_ASSIGNED TASK 1_
In the comments about White Lily flour, which brand did the J M Smucker Company buy from ConAgra?
_ASSIGNED TASK 2_
List every username that appears with a posting time in the comments about White Lily flour.
_ASSIGNED TASK 3_
Extend the comment thread about White Lily flour with what follows its final post.

I've been following the J M Smucker Company's acquisitions since 2004. Most people would be surprised at the brands they've acquired. They recently bought the Knott's brand from ConAgra, as well as Folger's from P&G.
After reading your post, I did some research and found it interesting that they're building a new Smucker's plant in Kentucky, keeping production of their original brand in close proximity to its roots in Ohio. Seems a little ironic.Uprooting White Lily from the South is the domestic/regional version of outsourcing, a dirty word in my dictionary.
holdthemayo at 9:42AM on 06/23/08
I've been just heartsick about Knoxville losing the White Lily mill. As a Northerner who goes South once a year, I was always excited to bring back my White Lily flour. Why can't food products be declared of National historic value?
Your idea was fabulous. I'd go too. Maybe Scott Peacock could buy the mill to have flour made to his specs. I'd buy Peacock flour : )
aharste at 10:26AM on 06/23/08
I just read the recent Gourmet issue that focused on Southern food, and the first thing I thought about when I read the headline was "What will Scott Peacock use to make his biscuits, now?" He (and, as you noted, many others) use White Lily exclusively to make their amazing biscuits. What a bummer.
I can't think of any specific local foods that need protection, but I do still have palpitations when I think about the honey bees disappearing. =(
OneWallKitchen at 11:17AM on 06/23/08
White Lily isn't the only, or even the best Southern flour. I've been mail-ordering for years from Weisenberger Mills, a family-owned, century-old water mill in Midway, Kentucky - if there are better biscuits than those made with Weisenberger flour, I have yet to taste them. The grits aren't sad either.

_DATA TO EXAMINE_
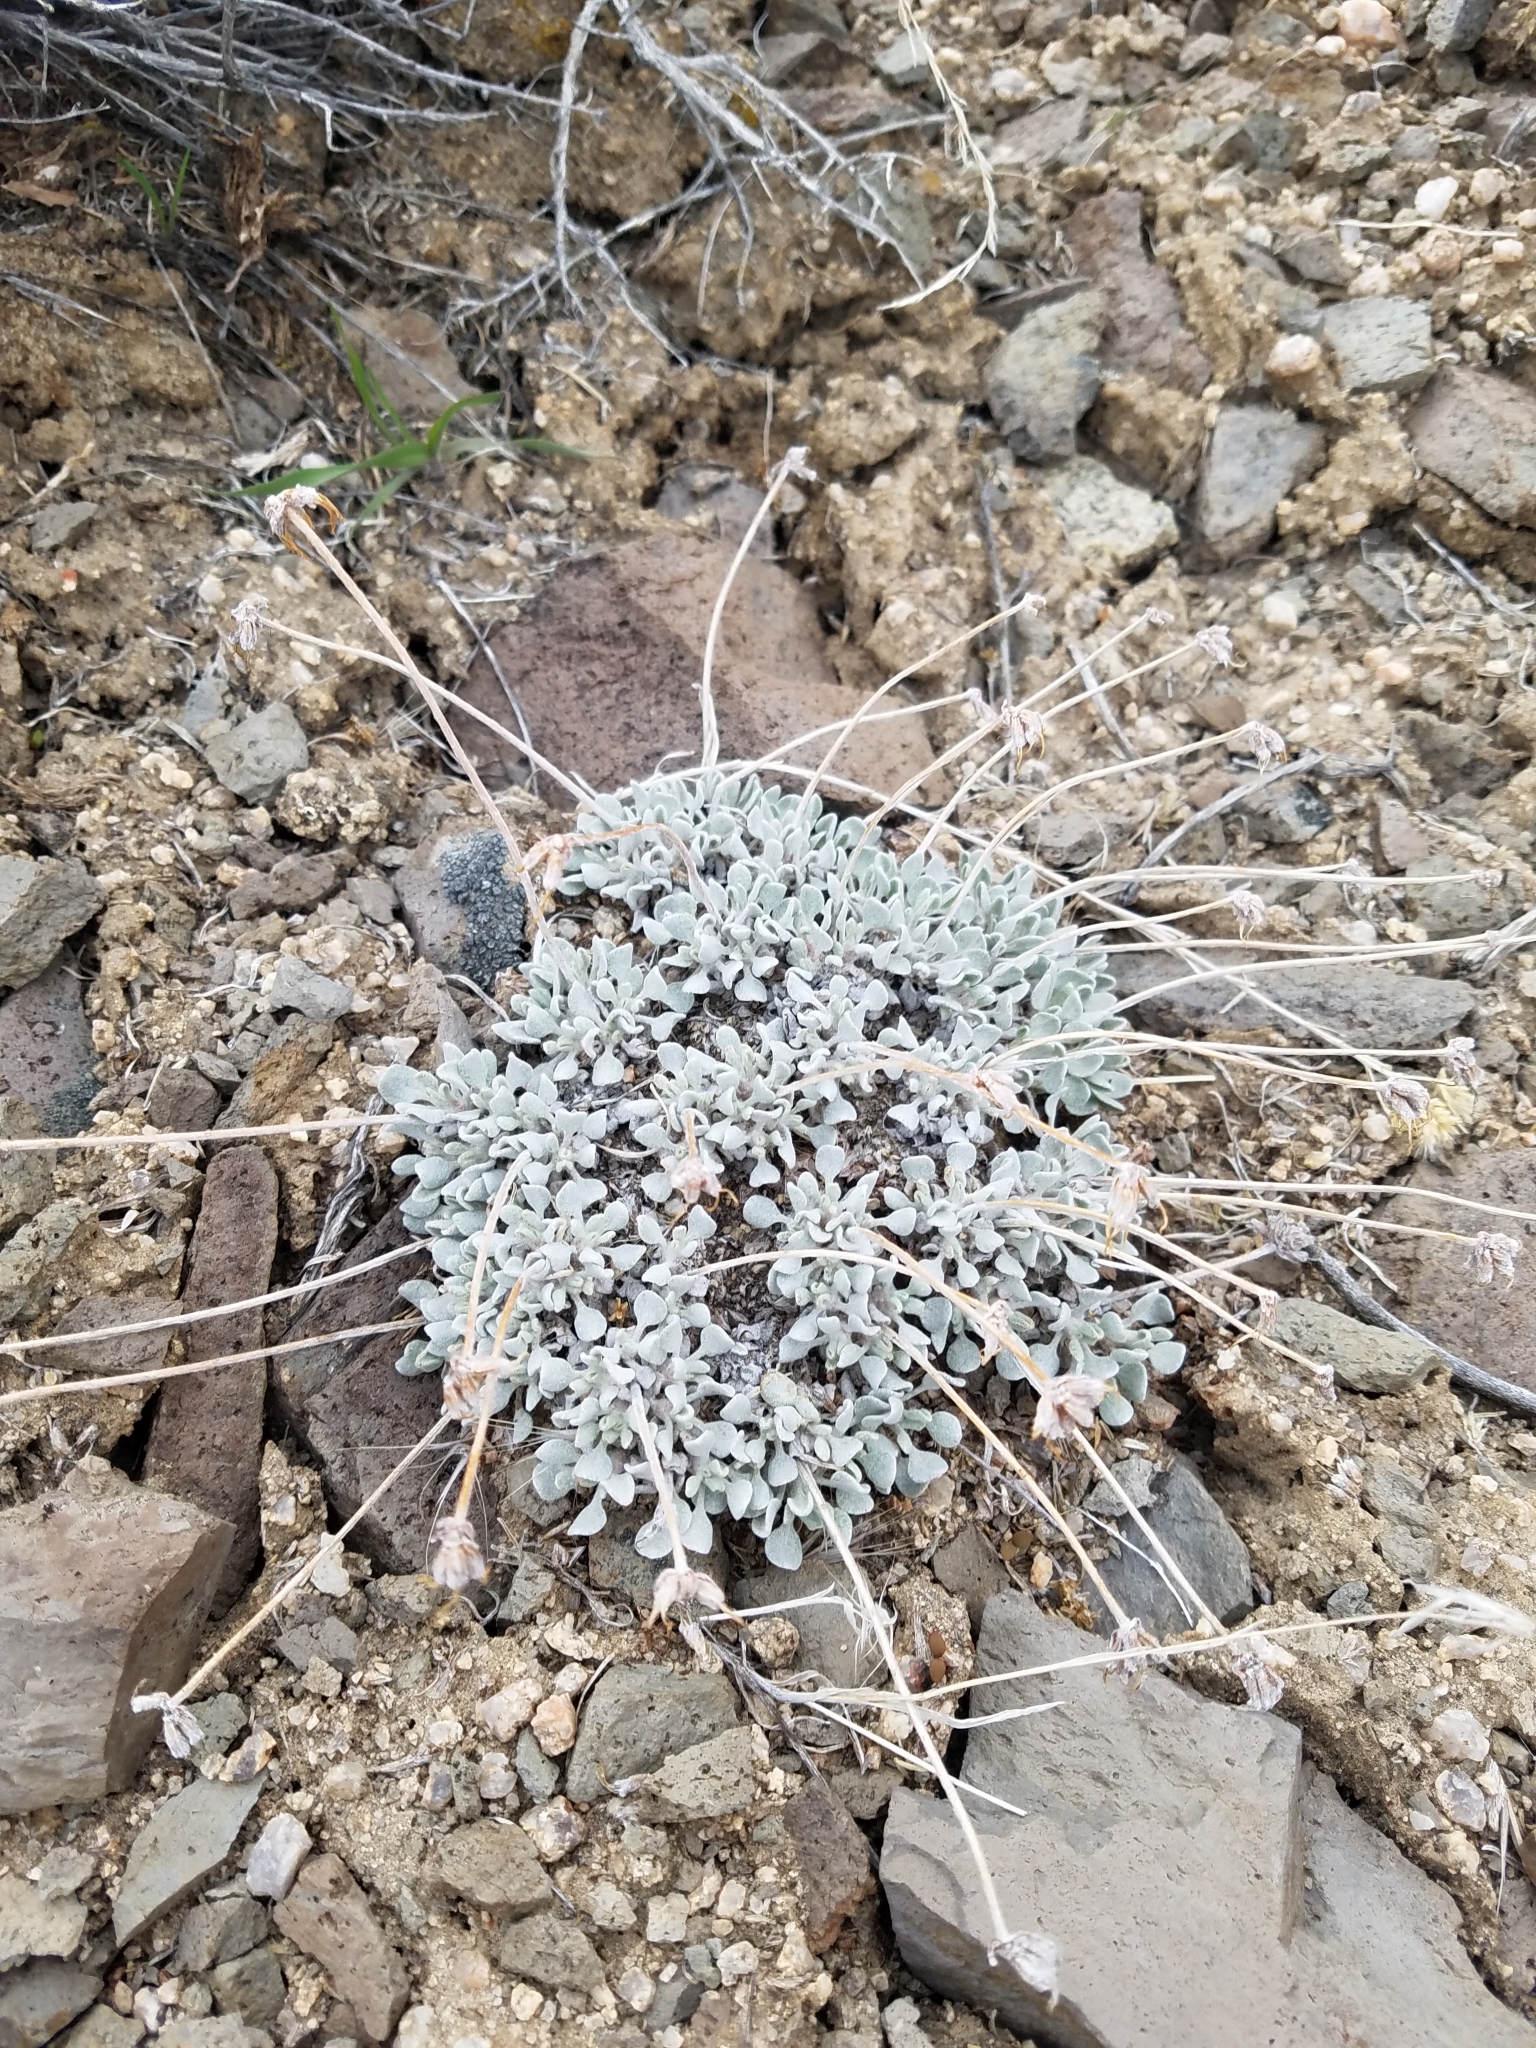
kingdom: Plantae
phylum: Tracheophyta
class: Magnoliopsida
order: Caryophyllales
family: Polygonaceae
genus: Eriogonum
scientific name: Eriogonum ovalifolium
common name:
* * *
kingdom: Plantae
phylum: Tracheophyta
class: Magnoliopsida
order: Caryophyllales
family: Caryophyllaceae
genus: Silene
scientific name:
...
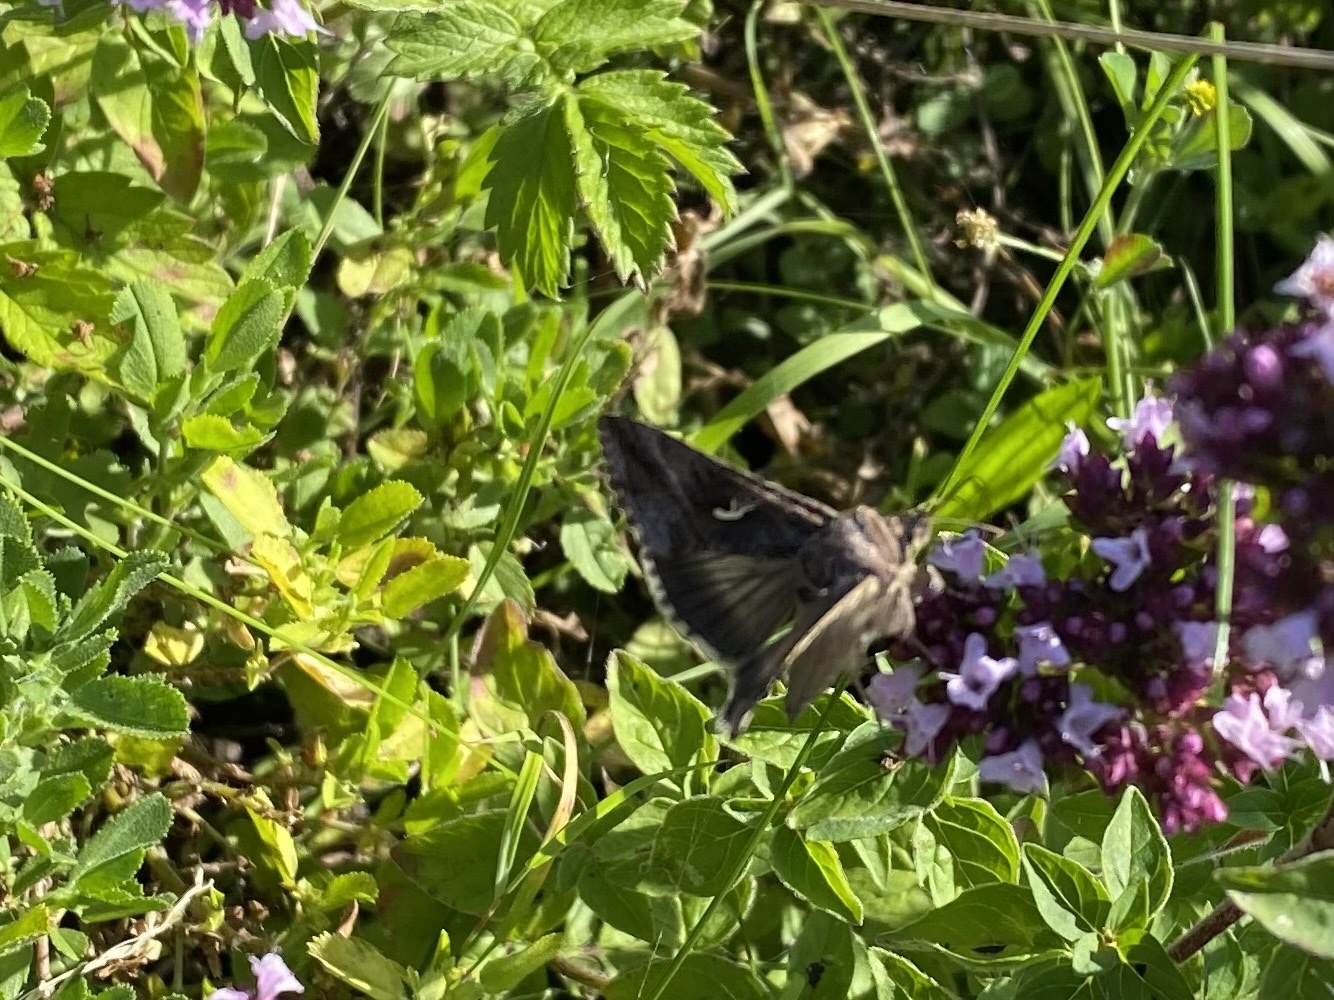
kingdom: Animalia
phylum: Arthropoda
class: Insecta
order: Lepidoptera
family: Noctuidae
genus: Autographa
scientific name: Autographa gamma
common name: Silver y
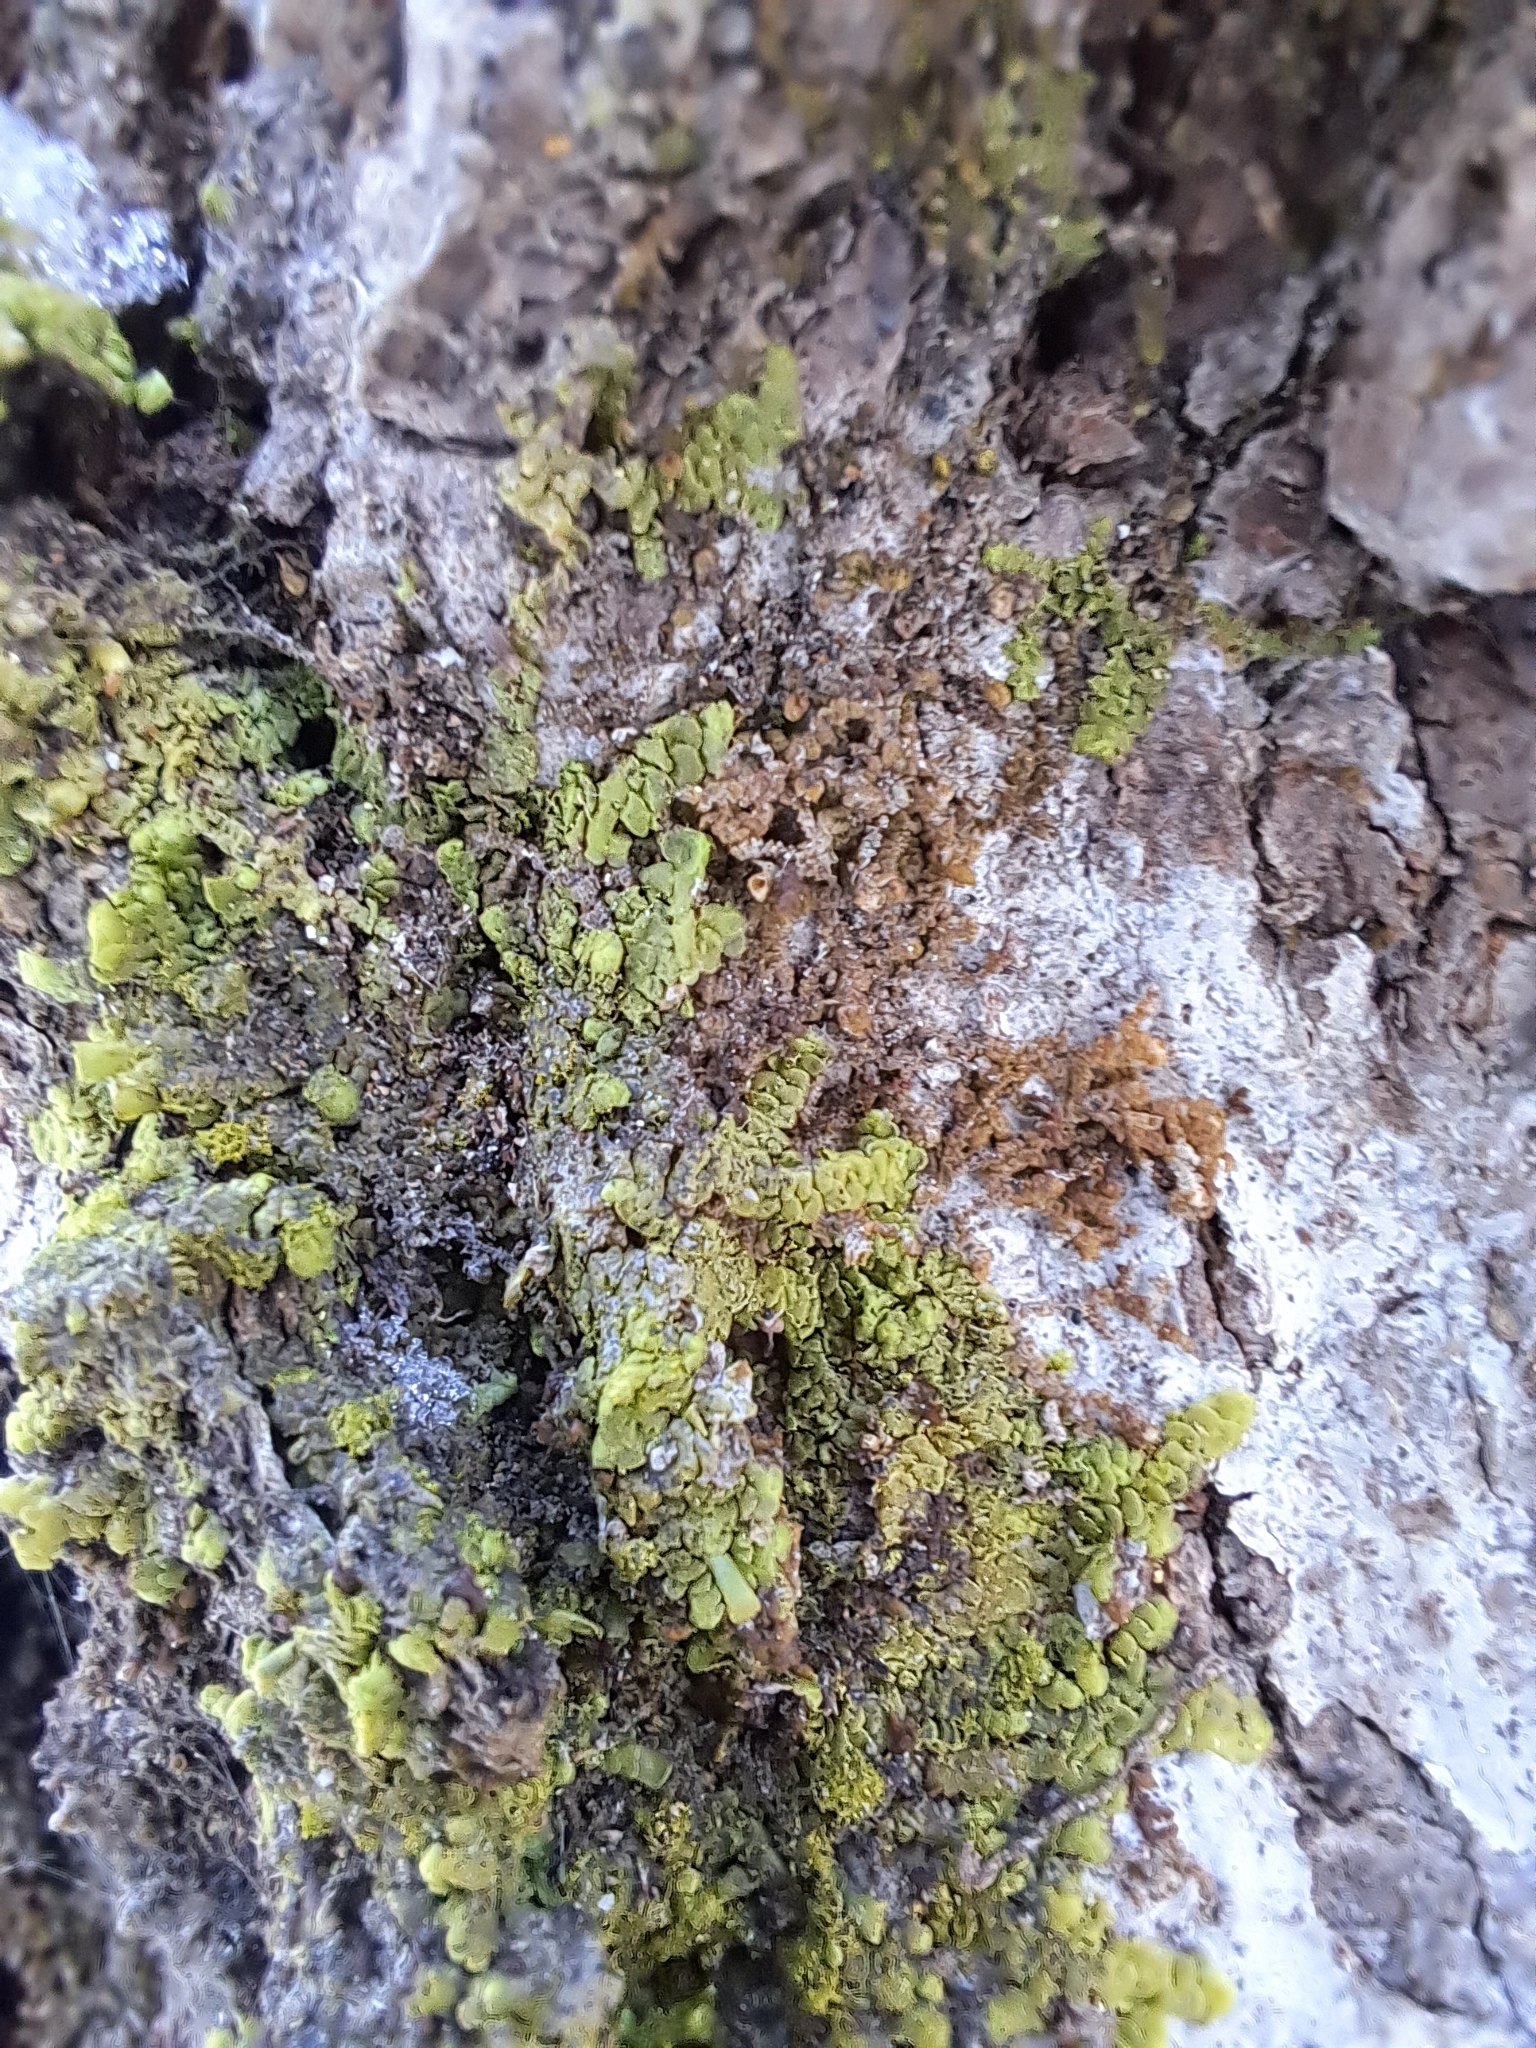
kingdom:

_WRITTEN ANSWER 1_
The Knott's brand.

_WRITTEN ANSWER 2_
holdthemayo, aharste, OneWallKitchen

_WRITTEN ANSWER 3_
www.weisenberger.com
condiment at 12:43PM on 06/23/08
I am from the North and have never heard of White Lily, however, reading the article made me sad, because it is an example of how food traditions are so easily destroyed by the actions of corporate interests. I really think that you are onto something, Aharste, with your idea of declaring foods of National historic value. Slow Food is a great organization, but we do need government protection as well.
sophia kitchencaravan at 3:27PM on 06/23/08
This would be akin to moving Jiffy from Chelsea, Mi where they have been milling the wheat and corn used in their mixes for over 120 years. Ironically, I was thinking about the conglomerates destroying regional foods today and this article just made me sadder....
Yes, protection of regional brands needs to be addressed.
breadchick at 4:19PM on 06/23/08
When they stopped distributing White Lily west of wherever, I resorted to stuffing 10 lbs or so in my carry-on whenever we visited Nashville, and bribing visiting Tennesseans to bring some with them. And now even that won't work!
Smucker's was always a trusted name around our house, but that just got blown to hell. My only reason to visit their website now is to see what other brands they own, so I can stop buying all of them. And I will.